Simonetti, who said his company cut about 85 percent of its expenses in 2020 as a survival measure, noted that “strong” could be defined in a number of ways: a deep pocket of cash to dip into or an asset-light business model that spreads around the risk, for example.
He said Convene was able to get through the pandemic due to the fact that it mostly partners with landlords instead of doing conventional leases. The company also recently pivoted by transforming some of its shared-meeting locations into mini broadcast studios as part of its new virtual meetings business.
Simonetti said he believes his segment of the flex-office market will bounce back quicker than others. “I think the meetings, events and conference business recovers faster than the co-working business,” he said.
For others, the pandemic has exposed fatal flaws in their business models.
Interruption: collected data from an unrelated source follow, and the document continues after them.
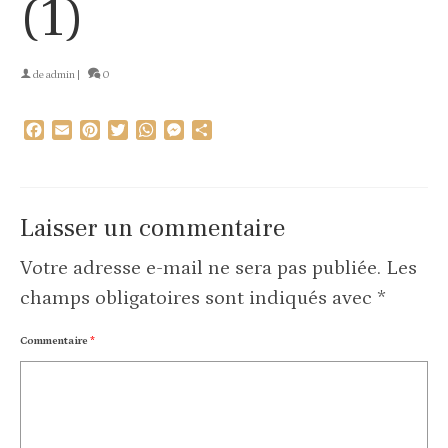
(1)
de
admin
|
0
Facebook
Email
Pinterest
Twitter
WhatsApp
Messenger
Partager
Laisser un commentaire
Votre adresse e-mail ne sera pas publiée.
Les
champs obligatoires sont indiqués avec
*
Commentaire
*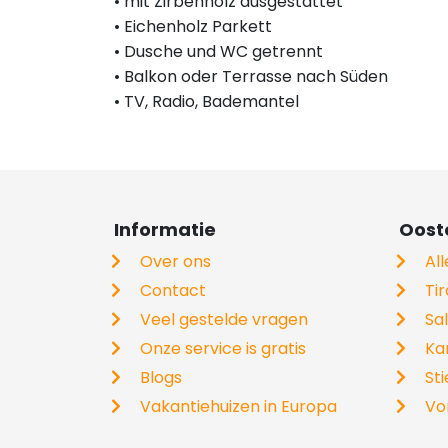
• mit Zirbenholz ausgestattet
• Eichenholz Parkett
• Dusche und WC getrennt
• Balkon oder Terrasse nach Süden
• TV, Radio, Bademantel
Informatie
Ooste
Over ons
Al
Contact
Tir
Veel gestelde vragen
Sa
Onze service is gratis
Ka
Blogs
St
Vakantiehuizen in Europa
Vo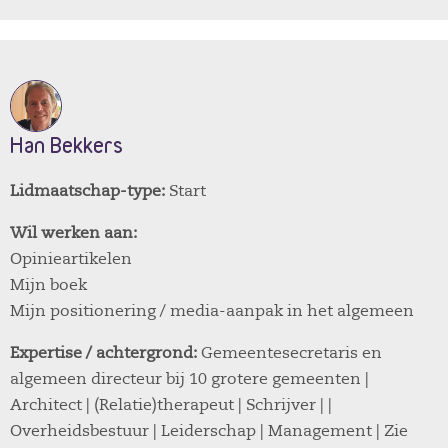
Han Bekkers
Lidmaatschap-type:
Start
Wil werken aan:
Opinieartikelen
Mijn boek
Mijn positionering / media-aanpak in het algemeen
Expertise / achtergrond:
Gemeentesecretaris en
algemeen directeur bij 10 grotere gemeenten |
Architect | (Relatie)therapeut | Schrijver | |
Overheidsbestuur | Leiderschap | Management | Zie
Breather, which is shutting down all of its 400-plus on-demand locations in an effort to repay creditors, has also laid off most of its staff. The company is now pivoting to an online membership model that lets users rent flex-space operated by other companies.
“I want to be like Airbnb,” Murphy said in December 2020.
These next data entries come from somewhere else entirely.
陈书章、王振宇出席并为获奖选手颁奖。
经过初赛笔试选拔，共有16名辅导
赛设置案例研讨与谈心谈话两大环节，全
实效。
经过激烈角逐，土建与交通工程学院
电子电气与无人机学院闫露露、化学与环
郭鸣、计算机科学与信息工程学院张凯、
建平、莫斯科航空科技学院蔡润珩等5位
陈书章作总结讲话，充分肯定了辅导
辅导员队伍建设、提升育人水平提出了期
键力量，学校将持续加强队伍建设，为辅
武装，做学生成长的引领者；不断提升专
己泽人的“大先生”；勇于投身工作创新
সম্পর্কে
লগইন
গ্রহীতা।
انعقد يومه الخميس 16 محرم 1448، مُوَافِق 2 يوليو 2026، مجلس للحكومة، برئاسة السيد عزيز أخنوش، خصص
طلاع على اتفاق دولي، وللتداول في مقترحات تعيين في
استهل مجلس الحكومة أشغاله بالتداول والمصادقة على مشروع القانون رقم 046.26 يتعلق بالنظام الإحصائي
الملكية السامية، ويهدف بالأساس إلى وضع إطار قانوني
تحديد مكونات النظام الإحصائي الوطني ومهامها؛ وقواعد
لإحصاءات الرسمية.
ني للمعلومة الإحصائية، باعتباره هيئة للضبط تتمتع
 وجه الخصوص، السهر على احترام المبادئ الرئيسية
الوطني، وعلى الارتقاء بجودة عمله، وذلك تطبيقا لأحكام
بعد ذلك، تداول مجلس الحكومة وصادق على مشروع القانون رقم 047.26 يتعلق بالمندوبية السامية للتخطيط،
To be sure, the challenges of 2020 have put many operators in adversarial relationships with their landlords.
WeWork filed a lawsuit this month against its landlord at 404 Fifth Avenue, the Chetrit Group, claiming the owner threatened to illegally draw down on a multimillion-dollar letter of credit at the location.
And Knotel is facing a mounting pile of lawsuits from property owners and vendors claiming the company owes them roughly $10 million in rent and fees. Knotel CEO Amol Sarva said he was working to resolve the “shared economic situation with our landlord partners” and argued it was in everyone’s best interest to come to mutually beneficial agreements.
“We’re trying to do it in a civil and cooperative way, because we will be doing business in the future,” he said in a recent interview. “They all know that customers want to do flex.”
Knotel reportedly secured a recent funding round, which he announced to employees in an all-hands meeting this month. Sarva declined to comment on the funding or whether any new cash would be used to pay rent, but a source told Business Insider that it’s a restructuring type of deal, including debt and equity financing.
Sarva told TRD his big takeaway from last year is that the flex-office model can survive a once-in-a-lifetime crisis. “The big news is, this is the way it works now,” he said. “Flex platforms are real.”
To that end, 2020 wasn’t all a retreat. In November, for instance, IWG opened its first Williamsburg location under the company’s Spaces co-working brand.
The new flex office opened in 79,000 square feet at Meadow Partners’ 109 South 5th Street, which had previously been a WeWork location.
—Akiko Matsuda contributed reporting.